* _Data to use_:
>>>>>
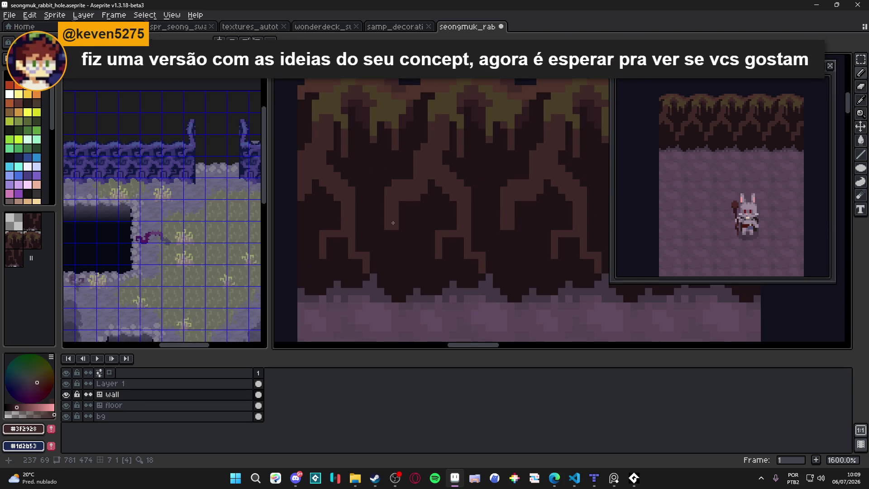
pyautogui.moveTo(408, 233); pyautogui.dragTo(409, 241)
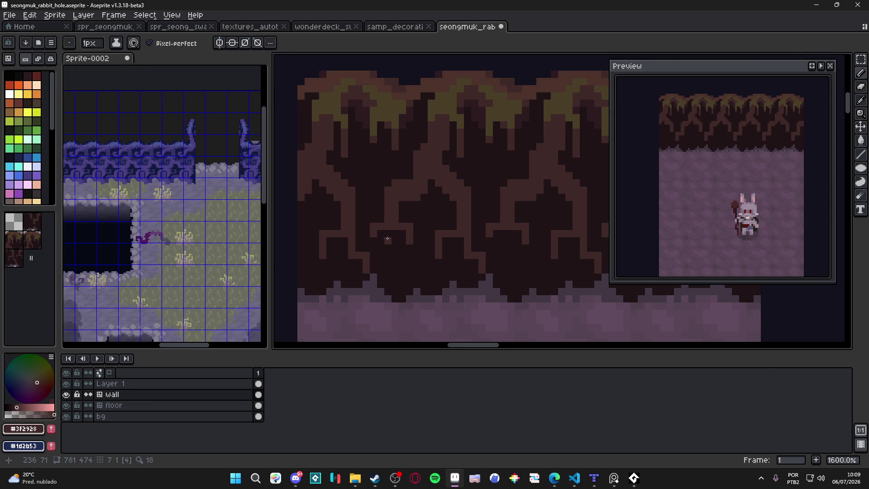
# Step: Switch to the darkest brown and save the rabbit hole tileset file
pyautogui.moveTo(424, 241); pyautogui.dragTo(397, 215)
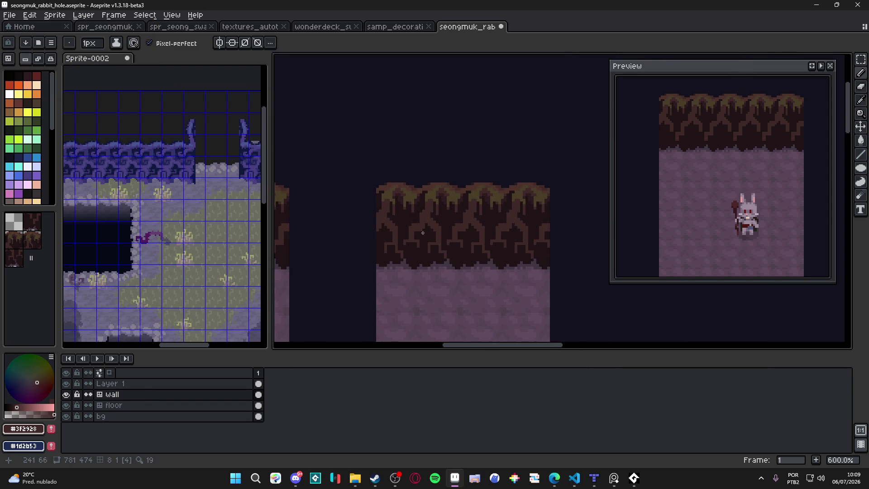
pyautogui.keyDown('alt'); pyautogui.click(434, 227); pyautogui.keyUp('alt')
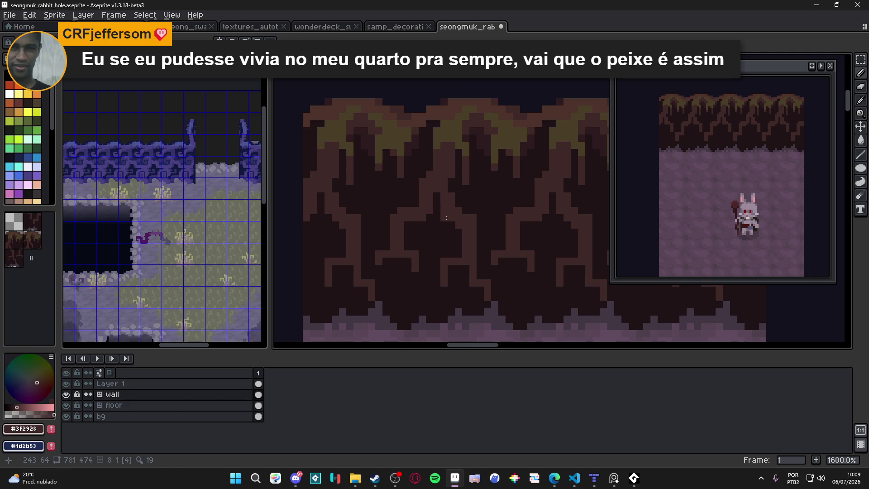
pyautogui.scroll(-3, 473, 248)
<<<<<
Return only the lines from the line containing "pyautogui.keyDown('alt'); pyautogui.click(434, 227);" through the last line of the records above, both ends included, exactly as written, leaving pictures out.

* _Result_:
pyautogui.keyDown('alt'); pyautogui.click(434, 227); pyautogui.keyUp('alt')
pyautogui.scroll(-3, 473, 248)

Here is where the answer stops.